Однажды мы с моим другом, о котором будет рассказано позже, врачом-философом Женей Венгром, задумались, почему люди идут в атаку с криком «ура», и поняли, что кричат «ура» атакующие, чтобы заглушить чувство страха перед превосходящими силами противника, и страх этот такой сильный, что надо кричать что-то первобытное и сильное, настолько сильное, чтобы заглушить страх, заглушить панику. Это и есть крик «ура». Следовательно, пришли к выводу мы с моим другом: героизм - есть проявление паники. Это очень интересно.

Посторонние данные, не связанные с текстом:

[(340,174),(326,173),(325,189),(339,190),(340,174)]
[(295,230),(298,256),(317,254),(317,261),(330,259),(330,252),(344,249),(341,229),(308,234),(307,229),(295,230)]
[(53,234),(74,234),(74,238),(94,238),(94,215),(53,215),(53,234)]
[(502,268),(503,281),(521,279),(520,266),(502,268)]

Так вот, в детстве я смотрел на салют и тоже кричал «ура», потому что все вокруг так кричали. Это тоже очень характерный момент – чувство радости или паники легко передается при контакте, если кто-то рядом кричит «ура» от радости, ты тоже кричишь, потому что глупо молчать, когда все кричат, и если все бегут в атаку, ты тоже бежишь, не потому, что ты такой герой, а потому что не бежать - стыдно перед пацанами. Автор находит это важной геройской мазой. Сильное геройское чувство заразно.


Хотя и не всегда. Иногда бывает так, и в правдивых записках фронтовиков есть и такие сведения, что один человек, например, ранее контуженый, встает и начинает бежать в атаку с криком «ура», а другие не бегут, потому что им страшно, но не настолько, чтобы ими овладела паника, и следовательно, овладел героизм. И этот один герой бежит в атаку и кричит «ура». А немцы не знают, как к этому относиться. Убить его, конечно, можно было бы, но жалко. Такой героизм даже у врага вызывает уважение. А что делать с таким героем – непонятно.


Так немцы и ждут, и советуются, как быть, с генштабом, а герой тем временем бежит с криком «ура», и добегает до позиций немцев. Там его встречают с уважением, и с большими почестями прогоняют его обратно, а один седой старый немец, барон по происхождению, даже снимает со своей синюшной шеи и дарит смельчаку свой железный крест.


А смельчак приходит к своим и показывает всем железный крест врага, и, бахвалясь, открывает им банку тушенки. Вот какие бывали бои.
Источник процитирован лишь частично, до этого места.